Amendment A certainly has interesting policy implications. It creates a new source of revenue for state and local governments, and it may lead to increased social costs (if, if, if legalization leads to increased use). But the same could be said of Deadwood casino gambling, which we’ve written into our Constitution and expanded over the past three decades.

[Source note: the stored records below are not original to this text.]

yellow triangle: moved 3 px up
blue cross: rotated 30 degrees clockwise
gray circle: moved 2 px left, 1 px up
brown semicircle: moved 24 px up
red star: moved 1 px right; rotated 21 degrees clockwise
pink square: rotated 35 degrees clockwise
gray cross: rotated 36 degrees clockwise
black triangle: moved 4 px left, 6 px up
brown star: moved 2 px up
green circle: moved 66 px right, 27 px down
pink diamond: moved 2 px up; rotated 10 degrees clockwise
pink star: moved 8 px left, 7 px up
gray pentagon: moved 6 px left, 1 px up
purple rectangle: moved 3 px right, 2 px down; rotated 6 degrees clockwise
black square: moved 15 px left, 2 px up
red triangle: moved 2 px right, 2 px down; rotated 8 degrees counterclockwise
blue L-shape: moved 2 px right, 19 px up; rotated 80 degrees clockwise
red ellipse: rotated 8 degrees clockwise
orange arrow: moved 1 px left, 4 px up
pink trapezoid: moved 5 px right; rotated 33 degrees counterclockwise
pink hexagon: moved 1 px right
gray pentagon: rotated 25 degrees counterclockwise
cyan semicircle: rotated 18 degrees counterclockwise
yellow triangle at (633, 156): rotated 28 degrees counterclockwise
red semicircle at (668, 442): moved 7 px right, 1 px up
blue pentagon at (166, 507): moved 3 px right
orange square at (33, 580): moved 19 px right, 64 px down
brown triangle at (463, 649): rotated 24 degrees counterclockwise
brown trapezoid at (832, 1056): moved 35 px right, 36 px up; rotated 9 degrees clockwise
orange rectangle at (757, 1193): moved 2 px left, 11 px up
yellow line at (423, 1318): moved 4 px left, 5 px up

Deadwood casinos didn’t reconfigure our system of government; neither will legal, taxed weed.
Amendment A may thus be viewed as an amendment, not a revision, and the plaintiffs’ argument may be viewed as insufficient to overturn the will of the voters.
Related Reading: Various parties challenged California’s 2008 Proposition 8, a ban on same-sex marriage, on amendment/revision grounds, claiming that banning gay marriage so fundamentally altered the California Constitution that it was a revision,not an amendment, and thus had to originate from a constitutional convention. The California Supreme Court disagreed, saying Californians had legally wrought all sorts of changes to vitally important questions via the amendment process. Going beyond amendment to revision requires that “a constitutional measure must make a far reaching change in the fundamental governmental structure or the foundational power of its branches as set forth in the Constitution.”
Another interesting aspect of these constitutional provisions, especially Article XXIII, § 1, with the recent changes in language regarding the single subject requirement, is that the drafters removed “may” and replaced it with “shall” at several places. This suggests a clearly intended difference in meaning with “shall” identifying mandatory requirements or restrictions and “may” identifying mere options rather than a mandatory or restrictive process. Such a view seems supported by the very changes from “may” to “shall” in the language of section 1. Compare the language posted by the Secretary of State in the Constitution as it existed in January 2019
with the more current language posted by the LRC.
This could be a distinction without a difference or it could be quite significant to a court in the interpretation of section 2, which reads in part:
The rest of section 2 uses the term “shall” to describe what steps must be taken if a constitutional convention is, in fact, called for. Unless “may” is construed to mean “shall,” this language can’t make the plaintiff’s argument any easier.
Great read. Looking forward to more information and filing status changes. What a great opportunity to bolster my technical knowledge and philosophy background with heuristics of constitutional state-level governance. Particularly, I’m looking forward to seeing the actual rulings as they might obviate or confirm various aspects of the analysis above.
God, Cory, I can’t imagine how long it must have taken you to write that, but it’s typically thoughtful, erudite, and compelling–thanks!! I wish you were one of the members of the SD Supreme Court! ;-)
Drey, thanks. Five articles, 6,000 words, 36 hours. More to come. Tell me what your lawyers come up with.
I look forward to Governor Sutton’s appointment to the bench. (They don’t require a law degree, right? : – D)
Well, all I can say is your 6000 words were very compelling and persuasive. I don’t know about Governor Sutton, but if there were (but there won’t be!) a Governor Samuelson, he would give serious consideration to such an appointment!